Enfin, les Juifs s’attendaient à ce qu’au moment du nouvel Exode, le Messie ait besoin d’instituer une nouvelle façon d’adorer, car le culte était une partie essentielle de la vie juive. Au temps de Jésus, pendant les trois grandes fêtes juives de Pâque, de Pentecôte et de Tabernacles, tous les hommes juifs allaient à Jérusalem, au Temple, pour “voir le Visage” de Dieu (132). Pendant ces trois jours, les prêtres du Temple faisaient sortir la Table d’Or du Pain de la Présence pour que tous les pèlerins la voient, et ils la soulevaient en disant“ « Voici, l’amour de Dieu pour vous!” (131). C’est parce que le Pain de la Présence était un signe de l’alliance entre Dieu et les Israélites, qui est souvent décrite comme une alliance de mariage. De cette façon, le Pain de la Présence servait de signe de l’amour de Dieu pour Son Épouse. De même, l’Eucharistie est un signe de la nouvelle alliance de Dieu avec Son peuple, maintenant étendue à toutes les nations, et de Son acte ultime d’amour salvifique pour toute l’humanité. Lorsqu’Il institua l’Eucharistie, “ comme les prêtres du Temple avant lui, au moyen de la Cène, Jésus disait aux disciples : ”Voici, l’amour de Dieu pour vous »  » (144). Le grand mystère de l’amour de Dieu est contenu dans l’apparence d’un petit morceau de pain.

Les anciens Juifs tenaient le Pain de la Présence en haute estime. “Le Pain de la Présence était extrêmement sacré – mais seulement après avoir été offert en sacrifice à Dieu dans le Lieu Saint. Avant d’être offert en sacrifice, ce n’était que du pain ordinaire But Mais une fois qu’il avait été offert en sacrifice, il était maintenant ”saint  »  » (129). La même chose se produit avec l’Eucharistie à la messe. Le pain et le vin ordinaires sont pris et offerts en sacrifice (et pas n’importe quel sacrifice, mais le sacrifice de la Cène et de la Croix). Ils sont consacrés, et à ce moment-là, ils deviennent sacrés, car ils sont maintenant la Chair et le Sang mêmes du Christ. Le Pain de la Présence et l’Hostie eucharistique conservent l’apparence du pain, mais chacun a subi un changement fondamental. Les deux sont des aliments miraculeux donnés du ciel. Cependant, alors que le Pain de la Présence n’a été trouvé que dans le Temple de Jérusalem, le nouveau Pain de la Présence, l’Eucharistie, se trouve dans les tabernacles du monde entier pour que tous puissent y participer quotidiennement.
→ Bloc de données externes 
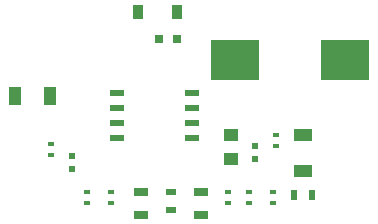
<source format=gtp>
G04 #@! TF.FileFunction,Paste,Top*
%FSLAX46Y46*%
G04 Gerber Fmt 4.6, Leading zero omitted, Abs format (unit mm)*
G04 Created by KiCad (PCBNEW 4.0.2-stable) date Thursday, June 23, 2016 'PMt' 10:58:24 PM*
%MOMM*%
G01*
G04 APERTURE LIST*
%ADD10C,0.100000*%
%ADD11R,0.600000X0.400000*%
%ADD12R,1.143000X0.508000*%
%ADD13R,4.089400X3.505200*%
%ADD14R,1.000000X1.600000*%
%ADD15R,0.800000X0.750000*%
%ADD16R,0.500000X0.600000*%
%ADD17R,1.250000X1.000000*%
%ADD18R,1.600000X1.000000*%
%ADD19R,0.910000X1.220000*%
%ADD20R,1.300000X0.700000*%
%ADD21R,0.900000X0.500000*%
%ADD22R,0.500000X0.900000*%
G04 APERTURE END LIST*
D10*
D11*
X80518000Y-50938000D03*
X80518000Y-50038000D03*
D12*
X87376000Y-41656000D03*
X87376000Y-42926000D03*
X87376000Y-44196000D03*
X87376000Y-45466000D03*
X81026000Y-45466000D03*
X81026000Y-44196000D03*
X81026000Y-42926000D03*
X81026000Y-41656000D03*
D13*
X91059000Y-38862000D03*
X100330000Y-38862000D03*
D14*
X75390000Y-41910000D03*
X72390000Y-41910000D03*
D15*
X86106000Y-37084000D03*
X84606000Y-37084000D03*
D16*
X77216000Y-46990000D03*
X77216000Y-48090000D03*
X92710000Y-47244000D03*
X92710000Y-46144000D03*
D17*
X90678000Y-47244000D03*
X90678000Y-45244000D03*
D18*
X96774000Y-48212000D03*
X96774000Y-45212000D03*
D19*
X86106000Y-34798000D03*
X82836000Y-34798000D03*
D11*
X78486000Y-50938000D03*
X78486000Y-50038000D03*
D20*
X83058000Y-51938000D03*
X83058000Y-50038000D03*
D21*
X85598000Y-51538000D03*
X85598000Y-50038000D03*
D20*
X88138000Y-51938000D03*
X88138000Y-50038000D03*
D11*
X90424000Y-50938000D03*
X90424000Y-50038000D03*
X92202000Y-50938000D03*
X92202000Y-50038000D03*
X94234000Y-50938000D03*
X94234000Y-50038000D03*
X94488000Y-45212000D03*
X94488000Y-46112000D03*
D22*
X97536000Y-50292000D03*
X96036000Y-50292000D03*
D11*
X75438000Y-45974000D03*
X75438000Y-46874000D03*
M02*

</source>
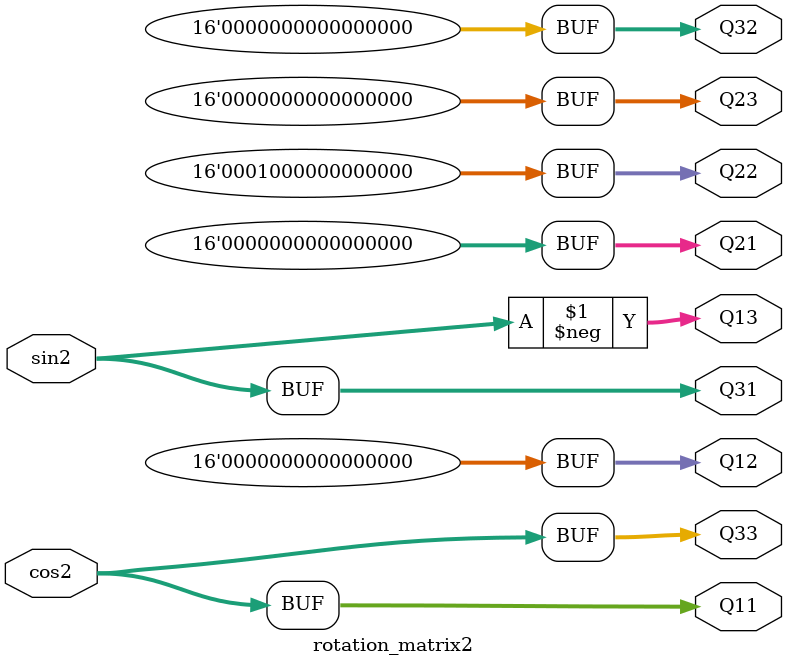
<source format=v>
module rotation_matrix2(
    input signed [15:0] cos2, sin2, // cos(θ1), sin(θ1)
    output signed [15:0] Q11, Q12, Q13,  // First row of the Qatrix
    output signed [15:0] Q21, Q22, Q23,  // Second row of the Qatrix
    output signed [15:0] Q31, Q32, Q33   // Third row of the Qatrix
);

    // First row of the Qatrix
    assign Q11 =    (cos2);
    assign Q12 =    0;
    assign Q13 =    -(sin2);

    // Second row of the Qatrix
    assign Q21 = 0;//(-sin1 * cos3) + (cos1 * sin2 * sin3);
    assign Q22 = 16'h1000;
    assign Q23 = 0;

    // Third row of the Qatrix
    assign Q31 = sin2;//(sin1 * sin3) + (cos1 * sin2 * cos3);
    assign Q32 = 0;//(-cos1 * sin3) + (sin1 * sin2 * cos3);
    assign Q33 = (cos2);

endmodule

</source>
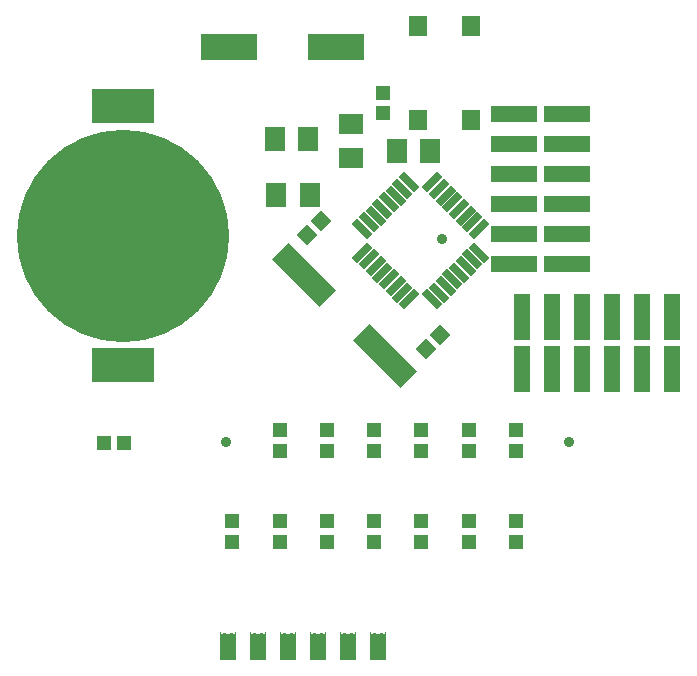
<source format=gbr>
%TF.GenerationSoftware,Novarm,DipTrace,3.0.0.2*%
%TF.CreationDate,2016-12-19T10:05:57+01:00*%
%FSLAX26Y26*%
%MOIN*%
%TF.FileFunction,Soldermask,Top*%
%TF.Part,Single*%
%AMOUTLINE1*
4,1,4,
-0.001392,-0.034799,
-0.034799,-0.001392,
0.001392,0.034799,
0.034799,0.001392,
-0.001392,-0.034799,
0*%
%AMOUTLINE4*
4,1,15,
-0.027559,-0.043307,
-0.027559,0.056047,
-0.019685,0.040299,
-0.015748,0.048173,
-0.011811,0.040299,
-0.007874,0.048173,
-0.003937,0.040299,
0.0,0.048173,
0.003937,0.040299,
0.007874,0.048173,
0.011811,0.040299,
0.015748,0.048173,
0.019685,0.040299,
0.027559,0.056047,
0.027559,-0.043307,
-0.027559,-0.043307,
0*%
%AMOUTLINE7*
4,1,4,
-0.016703,-0.036191,
-0.036191,-0.016703,
0.016703,0.036191,
0.036191,0.016703,
-0.016703,-0.036191,
0*%
%AMOUTLINE10*
4,1,4,
-0.036191,0.016703,
-0.016703,0.036191,
0.036191,-0.016703,
0.016703,-0.036191,
-0.036191,0.016703,
0*%
%AMOUTLINE13*
4,1,4,
0.051501,-0.107179,
-0.107179,0.051501,
-0.051501,0.107179,
0.107179,-0.051501,
0.051501,-0.107179,
0*%
%ADD44R,0.059055X0.068898*%
%ADD46R,0.057874X0.152756*%
%ADD48R,0.152756X0.057874*%
%ADD50R,0.047244X0.051181*%
%ADD52R,0.051181X0.047244*%
%ADD54R,0.070866X0.07874*%
%ADD56R,0.185039X0.090551*%
%ADD58R,0.07874X0.070866*%
%ADD60C,0.707874*%
%ADD62R,0.207874X0.117717*%
%ADD64C,0.035433*%
%ADD70OUTLINE1*%
%ADD73OUTLINE4*%
%ADD76OUTLINE7*%
%ADD79OUTLINE10*%
%ADD82OUTLINE13*%
G75*
G01*
%LPD*%
D64*
X2755906Y1200787D3*
X1614173D3*
X2332677Y1877953D3*
D62*
X1270146Y2321504D3*
Y1456543D3*
D60*
Y1889024D3*
D58*
X2032112Y2149302D3*
Y2259538D3*
D56*
X1624895Y2516991D3*
X1979226D3*
D54*
X2184505Y2172432D3*
X2294741D3*
X1782375Y2024783D3*
X1892612D3*
X1776856Y2211908D3*
X1887092D3*
D70*
X1931913Y1938358D3*
X1884588Y1891033D3*
X2328319Y1559403D3*
X2280993Y1512077D3*
D52*
X1206755Y1196703D3*
X1273684D3*
D50*
X1792937Y1172604D3*
Y1239533D3*
X1950417Y1172604D3*
Y1239533D3*
X2107898Y1172604D3*
Y1239533D3*
X2265378Y1172604D3*
Y1239533D3*
X2422858Y1172604D3*
Y1239533D3*
X2580339Y1172604D3*
Y1239533D3*
D48*
X2749306Y1794535D3*
Y1894535D3*
Y1994535D3*
Y2094535D3*
Y2194535D3*
Y2294535D3*
X2574503D3*
Y2194535D3*
Y2094535D3*
Y1994535D3*
Y1894535D3*
Y1794535D3*
D46*
X2599306Y1444535D3*
X2699306D3*
X2799306D3*
X2899306D3*
X2999306D3*
X3099306D3*
Y1619339D3*
X2999306D3*
X2899306D3*
X2799306D3*
X2699306D3*
X2599306D3*
D73*
X2120079Y518146D3*
X2020079D3*
X1920079D3*
X1820079D3*
X1720079D3*
X1620079D3*
D50*
X2136944Y2298396D3*
Y2365325D3*
X1635457Y936383D3*
Y869454D3*
X1792937Y936383D3*
Y869454D3*
X1950417Y936383D3*
Y869454D3*
X2107898Y936383D3*
Y869454D3*
X2265378Y936383D3*
Y869454D3*
X2422858Y936383D3*
Y869454D3*
X2580339Y936383D3*
Y869454D3*
D44*
X2254816Y2274606D3*
Y2587598D3*
X2431982Y2274606D3*
Y2587598D3*
D76*
X2068134Y1832728D3*
X2090406Y1810457D3*
X2112676Y1788185D3*
X2134948Y1765915D3*
X2157218Y1743643D3*
X2179490Y1721373D3*
X2201760Y1699101D3*
X2224031Y1676831D3*
D79*
X2301980D3*
X2324251Y1699101D3*
X2346522Y1721373D3*
X2368794Y1743643D3*
X2391064Y1765915D3*
X2413336Y1788185D3*
X2435606Y1810457D3*
X2457878Y1832728D3*
D76*
Y1910676D3*
X2435606Y1932948D3*
X2413336Y1955219D3*
X2391064Y1977490D3*
X2368794Y1999761D3*
X2346522Y2022031D3*
X2324251Y2044303D3*
X2301980Y2066573D3*
D79*
X2224031D3*
X2201760Y2044303D3*
X2179490Y2022031D3*
X2157218Y1999761D3*
X2134948Y1977490D3*
X2112676Y1955219D3*
X2090406Y1932948D3*
X2068134Y1910676D3*
D82*
X2143983Y1488438D3*
X1875282Y1757138D3*
M02*

</source>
La Dernière Cène a comblé les espoirs juifs d’une nouvelle Pâque, d’une nouvelle Manne et d’un nouveau Pain de la Présence. Pourtant, en même temps, Jésus et l’Eucharistie dépassaient de loin tout ce que les Juifs avaient célébré auparavant. Dans l’Eucharistie, le Corps et le Sang du Dieu incarné sont sacrifiés pour tous ceux qui croient à consommer. La Chair de Dieu nourrit le monde comme pain quotidien, une réalité supersubstantielle à laquelle même les anges ne peuvent que regarder avec crainte. L’Eucharistie n’est pas un pain ordinaire; c’est vraiment le Corps et le Sang du Christ donnés pour le monde en sacrifice à consommer.

Référence

Pitre, Brant, 2011. Jésus et les racines juives de l’Eucharistie. New York : Doubleday.